Testo del documento:
##########
Bimbi disabili gravissimi, il dramma dei genitori lavoratori

"Siamo due genitori lavoratori, io sono un'assistente e mio marito un informatico. Da quando ci sono stati i primi casi ufficiali di covid siamo rimasti a casa tutti e due, perché con una bambina come la nostra non si può prendere nessun rischio", racconta Mariella. In caso di malattia, anche solo portare sua figlia in ospedale sarebbe un rischio enorme. "E la saturazione degli ospedali nel mese di marzo ci ha fatto ben capire che Elisa sarebbe stata la malata con meno possibilità di salvarsi. Avrebbe avuto meno chance degli altri".
##########
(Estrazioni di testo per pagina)
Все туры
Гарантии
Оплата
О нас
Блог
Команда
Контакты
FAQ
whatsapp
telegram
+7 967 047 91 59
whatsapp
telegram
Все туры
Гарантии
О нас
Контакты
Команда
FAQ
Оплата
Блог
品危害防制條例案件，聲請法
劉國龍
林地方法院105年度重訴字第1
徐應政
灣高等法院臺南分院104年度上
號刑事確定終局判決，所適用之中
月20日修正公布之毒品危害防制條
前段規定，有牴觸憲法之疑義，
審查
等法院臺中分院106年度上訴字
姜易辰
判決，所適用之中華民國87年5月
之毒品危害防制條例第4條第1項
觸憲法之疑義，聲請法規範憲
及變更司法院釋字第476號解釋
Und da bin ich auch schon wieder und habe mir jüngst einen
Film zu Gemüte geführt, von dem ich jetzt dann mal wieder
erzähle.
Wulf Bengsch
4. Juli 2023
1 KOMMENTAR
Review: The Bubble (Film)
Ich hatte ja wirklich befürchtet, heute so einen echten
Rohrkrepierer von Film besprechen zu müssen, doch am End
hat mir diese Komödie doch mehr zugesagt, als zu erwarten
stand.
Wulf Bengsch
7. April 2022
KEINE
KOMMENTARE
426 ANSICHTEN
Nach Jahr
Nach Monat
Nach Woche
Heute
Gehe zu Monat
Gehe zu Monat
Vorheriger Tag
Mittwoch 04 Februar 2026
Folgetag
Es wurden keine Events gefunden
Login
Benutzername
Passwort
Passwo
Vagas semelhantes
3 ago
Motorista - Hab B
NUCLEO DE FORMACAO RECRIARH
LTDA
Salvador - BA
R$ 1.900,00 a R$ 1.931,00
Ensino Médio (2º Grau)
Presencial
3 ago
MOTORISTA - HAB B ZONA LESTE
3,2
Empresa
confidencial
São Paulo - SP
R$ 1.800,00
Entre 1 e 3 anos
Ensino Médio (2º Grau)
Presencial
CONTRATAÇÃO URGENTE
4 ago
##########
Esercizio A: Riscrivi in forma più breve il paragrafo del testo del documento che inizia con "Siamo due genitori lavoratori", mantenendone i fatti principali.
Esercizio B:
Rispondi alle seguenti domande sul testo del documento:
(i) Quale condizione dei genitori viene indicata nel titolo?
(ii) Che lavoro svolge il marito di Mariella?
(iii) In quale mese si è verificata la saturazione degli ospedali?
I record non hanno alcun legame con il testo del documento.

Risposta finale A: Mariella, assistente, e il marito, informatico, sono rimasti entrambi a casa dai primi casi ufficiali di covid per non far correre rischi alla figlia Elisa. Per la bambina anche un ricovero in ospedale sarebbe un rischio enorme. La saturazione degli ospedali a marzo ha fatto loro capire che Elisa avrebbe avuto meno possibilità di salvarsi rispetto agli altri malati.

Risposta finale B:
(i) Sono genitori lavoratori.
(ii) È un informatico.
(iii) A marzo.